However, Acacia Shields, a human rights expert who worked for a long time in Uzbekistan, said the international community had failed to use all the instruments at its disposal to improve the situation.
Last month, activists were left angry and disappointed at the European Union’s decision to relax sanctions against the country despite the evidence of continuing human rights abuses.
The EU sanctions were first imposed when President Karimov refused to allow an independent enquiry into the violence at Andijan in May 2005, when security forces fired on demonstrators, leaving hundreds dead.
Shields believes there is a lot more that the CAT could be doing to inform the world community of the true situation in Uzbekistan, rebuff the justifications the government puts forward, and call for an end to torture.
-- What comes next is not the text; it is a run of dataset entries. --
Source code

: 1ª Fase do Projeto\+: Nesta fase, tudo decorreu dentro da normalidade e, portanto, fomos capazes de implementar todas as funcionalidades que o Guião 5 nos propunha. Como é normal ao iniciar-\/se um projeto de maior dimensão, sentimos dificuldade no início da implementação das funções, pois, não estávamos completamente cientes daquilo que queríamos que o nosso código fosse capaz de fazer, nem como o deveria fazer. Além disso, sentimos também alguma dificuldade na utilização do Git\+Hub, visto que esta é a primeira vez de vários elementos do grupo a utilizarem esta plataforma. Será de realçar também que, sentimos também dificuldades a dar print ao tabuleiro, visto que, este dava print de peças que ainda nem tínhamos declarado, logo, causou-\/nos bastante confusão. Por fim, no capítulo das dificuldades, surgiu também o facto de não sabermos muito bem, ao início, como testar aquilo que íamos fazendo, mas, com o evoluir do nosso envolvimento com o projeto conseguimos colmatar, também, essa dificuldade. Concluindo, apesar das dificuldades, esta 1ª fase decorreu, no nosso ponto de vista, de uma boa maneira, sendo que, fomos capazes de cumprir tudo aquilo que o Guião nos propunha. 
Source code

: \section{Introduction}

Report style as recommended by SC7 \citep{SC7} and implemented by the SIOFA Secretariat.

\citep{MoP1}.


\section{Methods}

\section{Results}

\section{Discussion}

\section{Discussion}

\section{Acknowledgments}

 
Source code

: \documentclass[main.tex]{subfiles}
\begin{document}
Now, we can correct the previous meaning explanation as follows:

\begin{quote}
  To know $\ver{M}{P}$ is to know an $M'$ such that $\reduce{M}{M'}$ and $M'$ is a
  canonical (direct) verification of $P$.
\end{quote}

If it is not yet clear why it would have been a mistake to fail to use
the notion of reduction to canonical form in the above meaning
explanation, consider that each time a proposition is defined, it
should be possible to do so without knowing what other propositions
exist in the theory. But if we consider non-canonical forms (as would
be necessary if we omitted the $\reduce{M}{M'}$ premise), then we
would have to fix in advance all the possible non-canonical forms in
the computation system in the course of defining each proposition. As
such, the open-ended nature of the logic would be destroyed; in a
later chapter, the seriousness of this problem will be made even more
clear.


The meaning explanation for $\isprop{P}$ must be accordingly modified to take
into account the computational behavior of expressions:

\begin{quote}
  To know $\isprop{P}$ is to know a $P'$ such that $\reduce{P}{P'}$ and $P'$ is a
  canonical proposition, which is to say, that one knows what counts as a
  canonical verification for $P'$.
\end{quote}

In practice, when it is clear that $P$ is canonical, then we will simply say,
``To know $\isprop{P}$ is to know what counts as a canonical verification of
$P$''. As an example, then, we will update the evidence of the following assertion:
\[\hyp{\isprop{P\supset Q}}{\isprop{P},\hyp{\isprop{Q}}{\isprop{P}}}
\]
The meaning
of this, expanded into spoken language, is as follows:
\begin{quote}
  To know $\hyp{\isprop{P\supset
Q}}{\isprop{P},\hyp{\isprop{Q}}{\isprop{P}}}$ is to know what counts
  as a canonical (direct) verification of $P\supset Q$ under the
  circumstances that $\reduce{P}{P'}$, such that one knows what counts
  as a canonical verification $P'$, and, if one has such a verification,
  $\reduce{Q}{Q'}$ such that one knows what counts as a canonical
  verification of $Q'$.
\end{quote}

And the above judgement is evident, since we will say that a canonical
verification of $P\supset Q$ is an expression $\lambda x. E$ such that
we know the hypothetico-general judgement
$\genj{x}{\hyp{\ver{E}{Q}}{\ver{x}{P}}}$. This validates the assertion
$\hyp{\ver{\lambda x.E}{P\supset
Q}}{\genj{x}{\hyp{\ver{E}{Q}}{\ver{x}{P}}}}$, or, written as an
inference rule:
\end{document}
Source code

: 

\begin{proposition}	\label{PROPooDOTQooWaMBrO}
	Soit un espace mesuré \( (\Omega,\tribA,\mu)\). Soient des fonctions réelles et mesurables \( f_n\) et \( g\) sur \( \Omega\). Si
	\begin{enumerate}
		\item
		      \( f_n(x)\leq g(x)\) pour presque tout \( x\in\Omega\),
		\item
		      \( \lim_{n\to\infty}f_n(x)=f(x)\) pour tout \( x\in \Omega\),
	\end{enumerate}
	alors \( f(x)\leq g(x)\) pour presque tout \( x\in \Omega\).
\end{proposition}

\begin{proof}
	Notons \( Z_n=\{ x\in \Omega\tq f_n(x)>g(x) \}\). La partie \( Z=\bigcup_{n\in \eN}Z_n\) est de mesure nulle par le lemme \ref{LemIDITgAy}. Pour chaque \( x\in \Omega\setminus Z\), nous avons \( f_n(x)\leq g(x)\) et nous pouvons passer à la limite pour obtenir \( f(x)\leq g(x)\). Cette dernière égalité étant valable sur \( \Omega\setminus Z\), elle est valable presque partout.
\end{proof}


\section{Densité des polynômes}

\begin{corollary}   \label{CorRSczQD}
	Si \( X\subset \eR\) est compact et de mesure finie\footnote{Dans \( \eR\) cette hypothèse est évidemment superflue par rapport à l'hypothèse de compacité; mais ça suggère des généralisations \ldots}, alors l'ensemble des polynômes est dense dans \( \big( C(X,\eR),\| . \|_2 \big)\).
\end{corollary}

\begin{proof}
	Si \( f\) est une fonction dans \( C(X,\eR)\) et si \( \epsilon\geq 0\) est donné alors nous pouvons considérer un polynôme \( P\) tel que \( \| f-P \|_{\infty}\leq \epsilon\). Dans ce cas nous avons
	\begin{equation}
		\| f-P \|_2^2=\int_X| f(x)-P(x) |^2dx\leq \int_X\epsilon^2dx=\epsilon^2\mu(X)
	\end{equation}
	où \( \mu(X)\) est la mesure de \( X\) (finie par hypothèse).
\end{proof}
Vyacheslav Abramov, who runs the website of Voice of Freedom, a network of Central Asian human rights activists, believes that while international pressure has had little effect on preventing torture so far, the lobbying must be sustained.
“Alternative reports from Uzbek human rights activists and statements by international organisations create pressure, and the government can do nothing but tell lies or admit there is a problem and try to solve it,” said Abramov.
“The Uzbek government will not be able to ignore those demands infinitely, and it is quite possible that it will start taking measures to resolve the problem, even if initially these are fairly unsubstantial.”
(Names of some interviewees have been withheld in the interests of their security.)